Brown acknowledges that recycling is a tool in fighting global warming.

"Combating climate change requires strategies to reduce the amount of landfilled waste and increase recycling," the governor stated in his budget proposal in January.

"Recycling reduces greenhouse gas emissions by lessening the need for natural resource extraction" — pumping the oil used in plastic, for example — "saving energy in the manufacturing of new products and minimizing landfill emissions."

But the recycling program "faces significant challenges," Brown continued. It "requires comprehensive reform."

OK, recycling boosters ask, where's the governor's reform proposal?

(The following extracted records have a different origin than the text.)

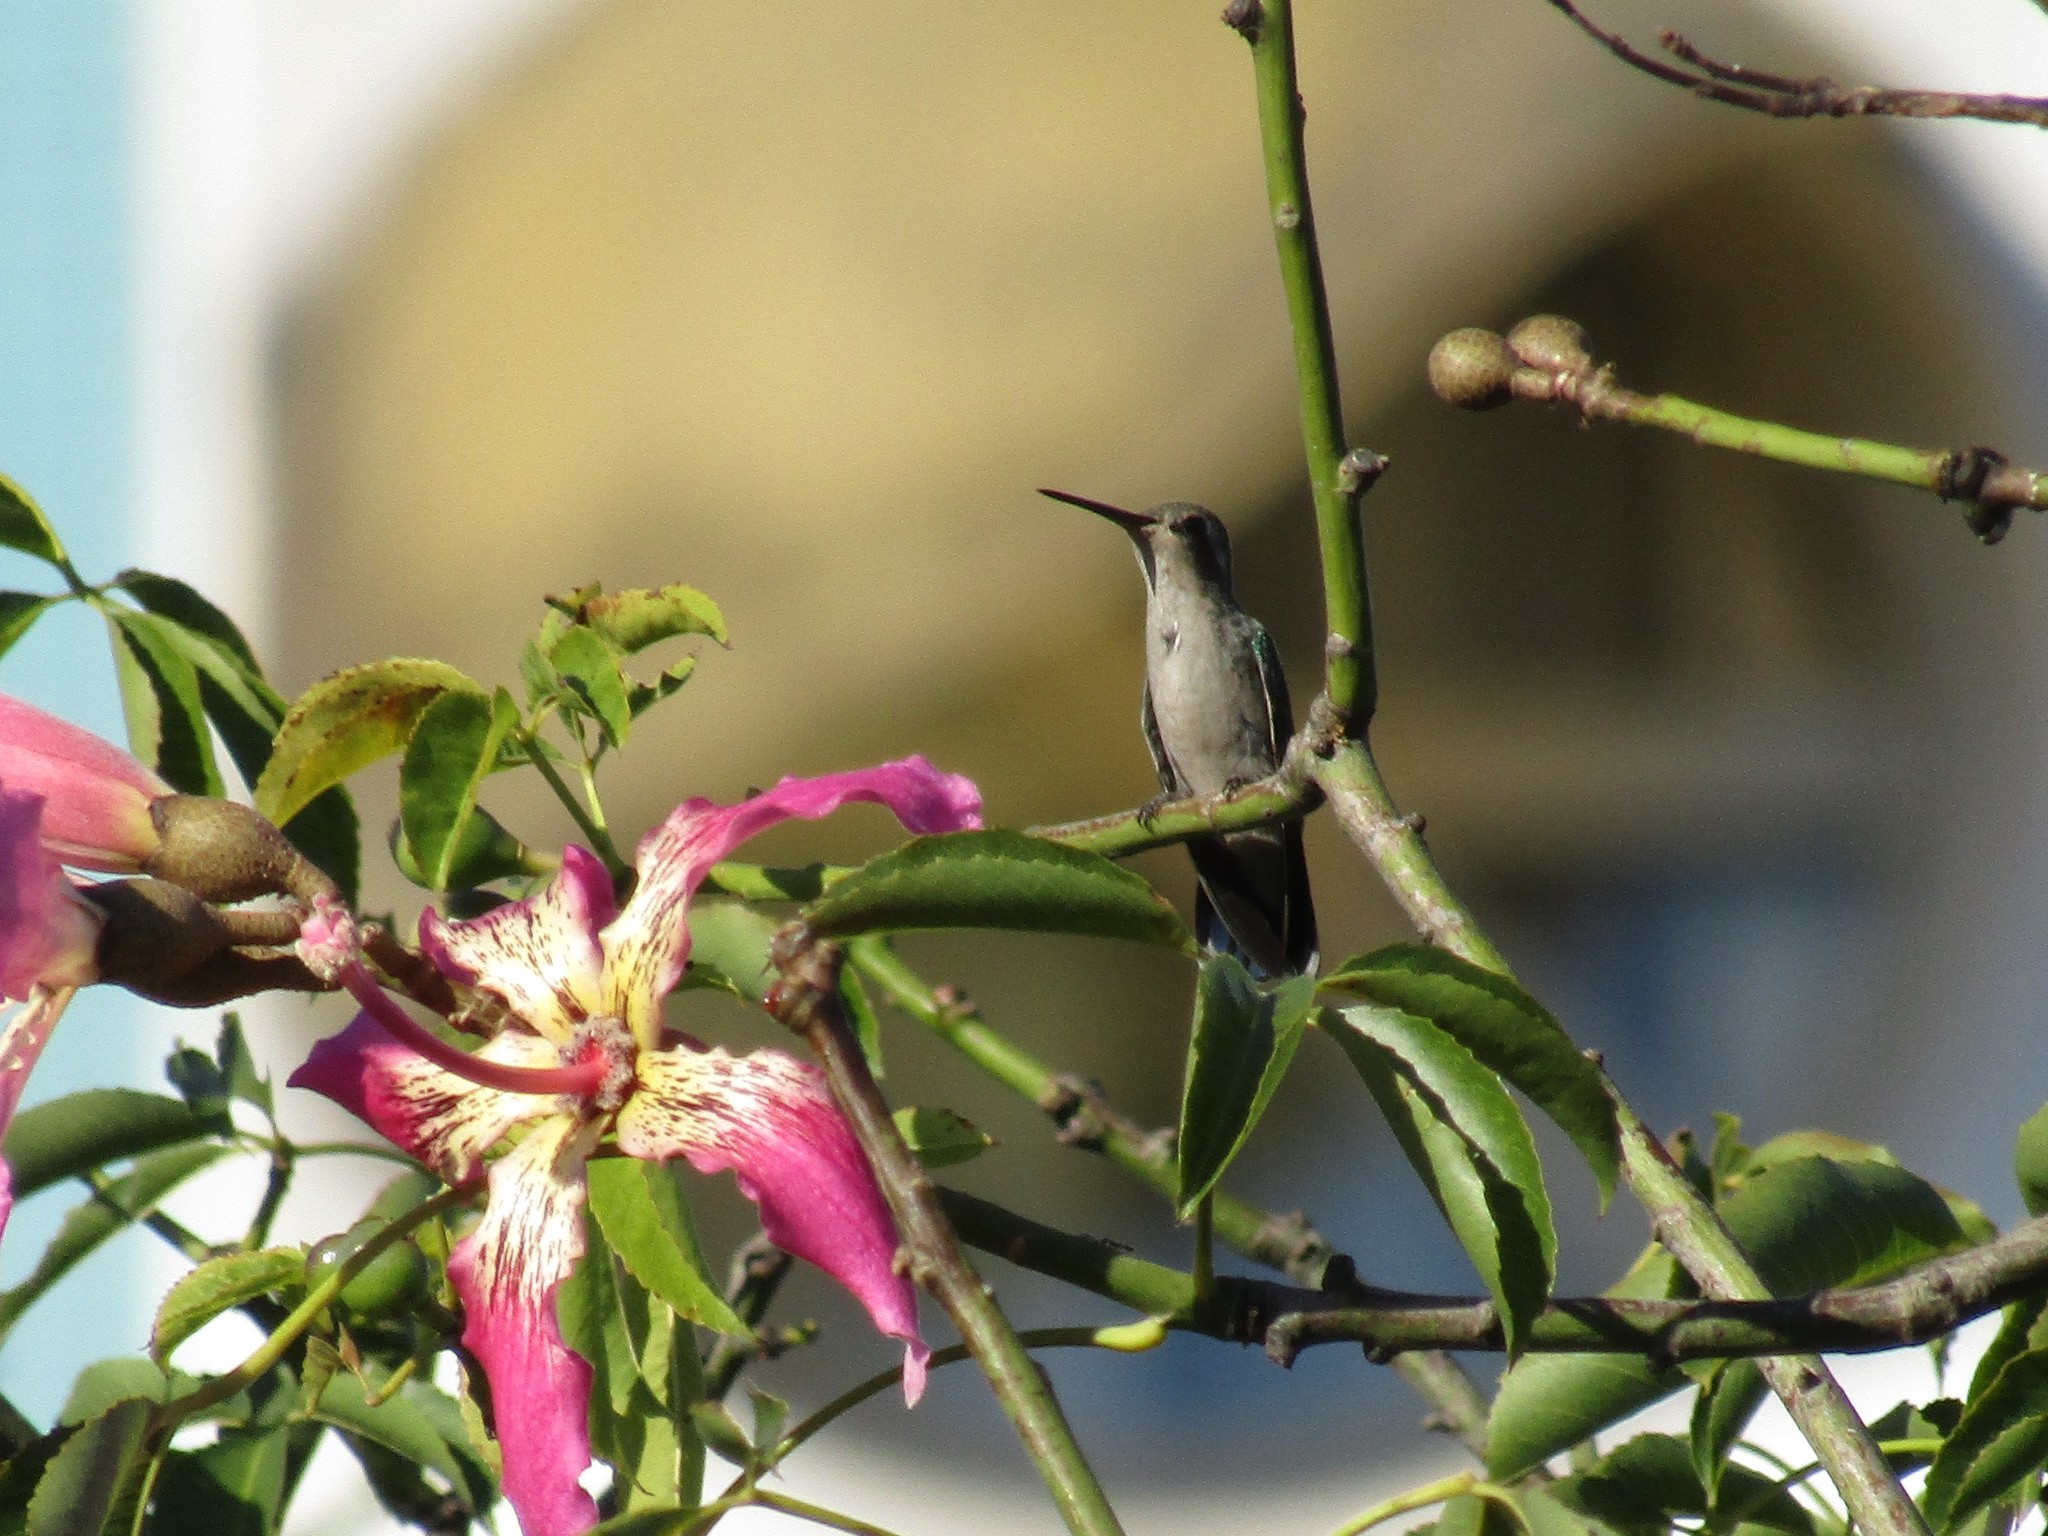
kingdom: Animalia
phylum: Chordata
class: Aves
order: Apodiformes
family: Trochilidae
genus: Chlorostilbon
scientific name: Chlorostilbon lucidus
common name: Glittering-bellied emerald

They tried to pass a simple bill last year to patch up the program, but Brown warned he'd veto it. He called for major reform.

"The governor told us to wait," recalls Assemblyman Richard Bloom (D-Santa Monica). "So we waited and waited and waited. And he hasn't been forthcoming."

The governor did issue a paper in January outlining his recycling goals. For one thing, he'd like to include wine and liquor bottles in the program. Now only beer and soft drinks require deposits. Sure, why not? Well, the winemakers and booze distillers don't want to be bothered, for one.

Brown doesn't have any actual legislation in print.

Bloom is pushing a bill that, among other things, would eliminate a requirement that grocery stores pay $100 per day or take back the old containers themselves if there isn't a nearby recycling center. They don't want those old filthy bottles and cans anywhere near their food.

State Sen. Bob Wieckowski (D-Fremont) has a bill that basically would junk the whole program and create a new recycling system. And he'd include wine and liquor bottles.

Murray says everyone is thinking too much. Just take $30 million from the recycling surplus, he urges, and fix the current problem.

"Consumers are paying a nickel and can't find a recycling center," he says. "I'm concerned there might be a consumer rebellion. This is not a time the state should be trusting the public's faith."

Much of the public doesn't care what Brown says about global warming in China or France. But many do care about getting their nickels back near home.